Professor Song-Hee Kim, Usc Marshall School of Business
Most data-driven tools do not ask people for their input. We study whether and how to incorporate the discretion/expertise/intuition of physicians into data-driven decision support tools for improved operational decision-making in hospitals, in an empirical setting of predicting the surgery duration.
We consider three families of models for predicting the surgery duration: models with physician input, statistical models, and models that combine the two. Using the operating room scheduling and usage data from an academic hospital collected over three years, we empirically evaluate and compare the performances of the different models. We find that physician input offers predictive power beyond that of statistical models in our empirical setting. The best performing model is the combined model which includes the physician input as a feature in a statistical model with other predictors. The corrected physician input model, which applies a simple correction to the physician input, performs comparably well (the mean squared error increases by five per cent), when corrections are applied at the surgeon-procedure level. Without the physician input, the mean squared error of the best performing model increases by 17 per cent. We also compare the performances of the operating-room schedules resulting from our models and show that the results carry over.
Our findings suggest that hospital managers should consider eliciting physician input and incorporating it into data-driven decision support tools. We also show how physician input can be best leveraged in the context of predicting the surgery duration. Understanding the benefits/costs of allowing expert input in decision-making has been attracting the interest of the OM community in various application areas. We contribute to this line of research by studying the effect of incorporating physician input on operating room use.
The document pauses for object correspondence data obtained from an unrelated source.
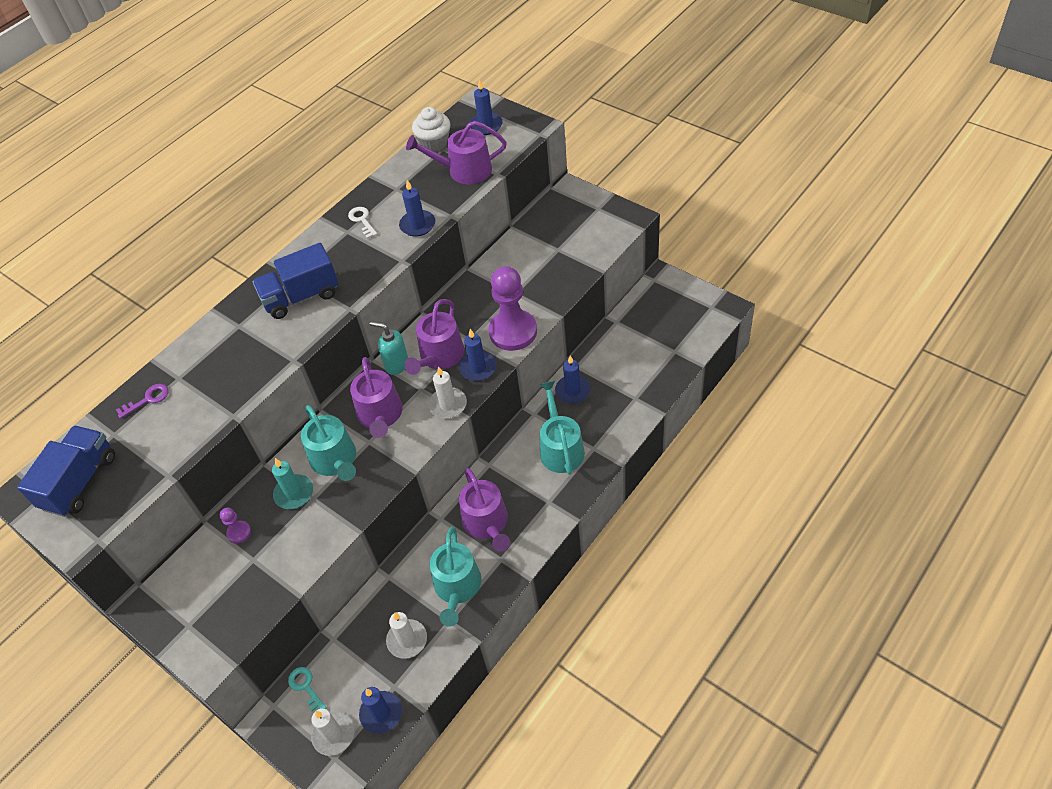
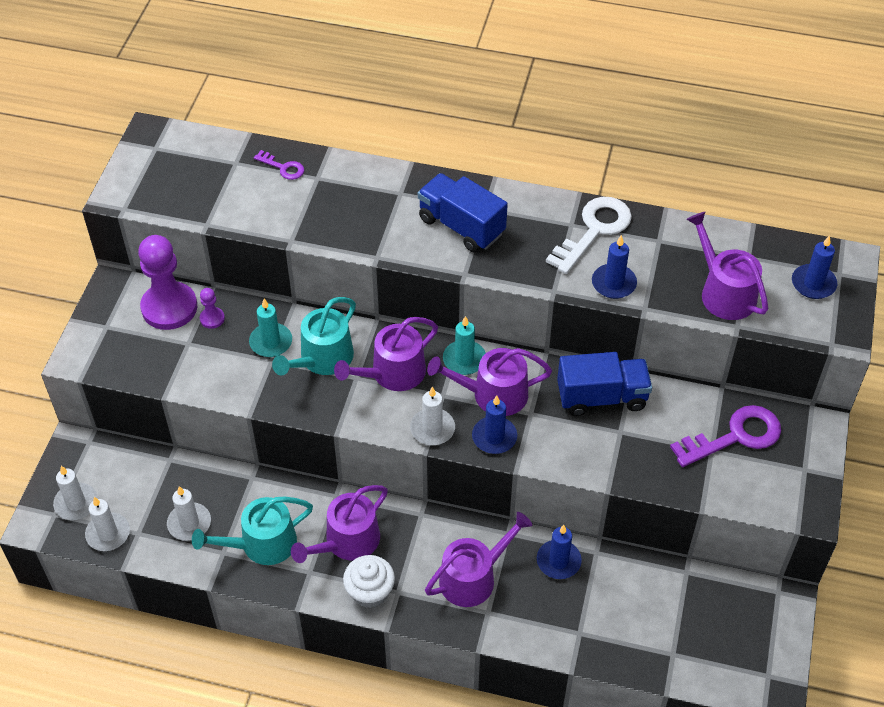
camera: 60 degrees right, 0 degrees up
(80, 482) = (177, 165): blue truck -> blue truck (602, 397)
(306, 687) = (114, 459): turquoise key -> none
(362, 220) = (594, 230): white key -> white key, size x1.96
(381, 713) = (108, 533): blue candle -> white candle
(396, 364) = (464, 359): turquoise soap dispenser -> turquoise candle
(434, 142) = (754, 245): white cupcake -> white cupcake (370, 591)
(513, 332) = (561, 451): purple pawn -> purple pawn (169, 307)
(554, 233) = (735, 436): none -> purple key
(560, 448) = (473, 577): turquoise watering can -> purple watering can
For hospital managers, we show the potential value of incorporating physician input in data-driven decision support tools.
This is joint work with Rouba Ibrahim (University College London).
Song-Hee Kim is an Assistant Professor of Operations Management in the Marshall School of Business at the University of Southern California. Her research interests are on using empirical and statistical analysis to build models for decision-making. She has a particular interest in healthcare applications, and has been actively involved in collaborative research projects with several hospitals including the Keck Hospital of USC, Yale New Haven Hospital, Kaiser Permanente in Northern California and Samsung Medical Centre in South Korea. Her research has been published in Management Science, Operations Research, and Manufacturing & Service Operations Management. She has received several academic awards including the Best OM Paper in Management Science Award (winner), MSOM Best Paper Award (finalist), INFORMS Pierskalla Award (finalist), MSOM Student Paper Award (first place), and INFORMS Health Applications Society Student Paper Award (finalist). Song-Hee completed her PhD in Operations Research from Columbia University and earned her BS in Operations Research and Industrial Engineering from Cornell University. Prior to joining the Marshall School, she was a postdoctoral associate at the Yale School of Management.
This seminar is preceded by Dr Daniel Barnett presenting his paper, “Examining Health Workforce Perceptions of Organisational Expectations in Disasters: Leadership Considerations”.